風光る 海底の岩 天に上げ
折角ここまで来たから・・・と、東尋坊に寄ることにした。
凪いだ日本海ではゴミがうだうだしているばかり。
以前とは全くイメージが違っていた。
柱状節理の鋭い岩肌に砕ける怒涛を眺めるのなら、やはり冬がよい。
「以前と違っていませんか?」
余りの期待はずれにsusumanが近くの人を捕まえて聞いている。よっぽどのことである。
「ズーと昔からそのママです。
あそこは巌流島の戦いを撮った岩場で、あそこは・・・。」
違っていないのでした。
3つの句碑が並んでいた。
日本海秋潮となる頃淋し 柏翠
野菊むら東尋坊に咲き乱れ 虚子
雪国の深き庇や寝待月 愛子
3人の関係は、虚子の高弟が伊藤柏翠。

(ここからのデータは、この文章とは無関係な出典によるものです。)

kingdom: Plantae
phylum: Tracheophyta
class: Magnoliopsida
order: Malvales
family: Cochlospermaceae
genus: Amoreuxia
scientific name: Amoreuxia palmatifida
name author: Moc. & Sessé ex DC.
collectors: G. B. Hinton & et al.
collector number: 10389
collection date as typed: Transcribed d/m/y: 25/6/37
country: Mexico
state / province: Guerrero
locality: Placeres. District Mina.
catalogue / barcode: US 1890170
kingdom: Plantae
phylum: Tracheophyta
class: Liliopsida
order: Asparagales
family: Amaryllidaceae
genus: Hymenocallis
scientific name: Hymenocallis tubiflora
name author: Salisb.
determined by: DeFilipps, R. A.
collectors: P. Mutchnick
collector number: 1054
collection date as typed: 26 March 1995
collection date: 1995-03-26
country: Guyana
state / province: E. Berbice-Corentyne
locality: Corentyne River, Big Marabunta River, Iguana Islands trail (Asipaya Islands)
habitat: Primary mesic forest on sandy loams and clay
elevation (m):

柏翠の弟子が森田愛子だった。
森田愛子は虚子の小説・「虹物語」のモデルとなっているとか。
読んだことはありませんが。
森田愛子は福井県三國町に生まれた。
昭和14年、鎌倉に療養に出て来た折、由比ヶ浜に住んでいた虚子と高弟の伊藤柏翠に俳句の指導を受けるようになった。
昭和16年、第二次世界大戦直前に三國町に帰省し、昭和22年に肺浸潤で死亡。享年31歳だった。
高浜虚子も三國町へ見舞いに来ていた。
以前、三国町の博物館で買っていた森田愛子の資料が出てきました。
森田愛子は、鎌倉・寿福寺の虚子の墓所近くに分骨されているそうです。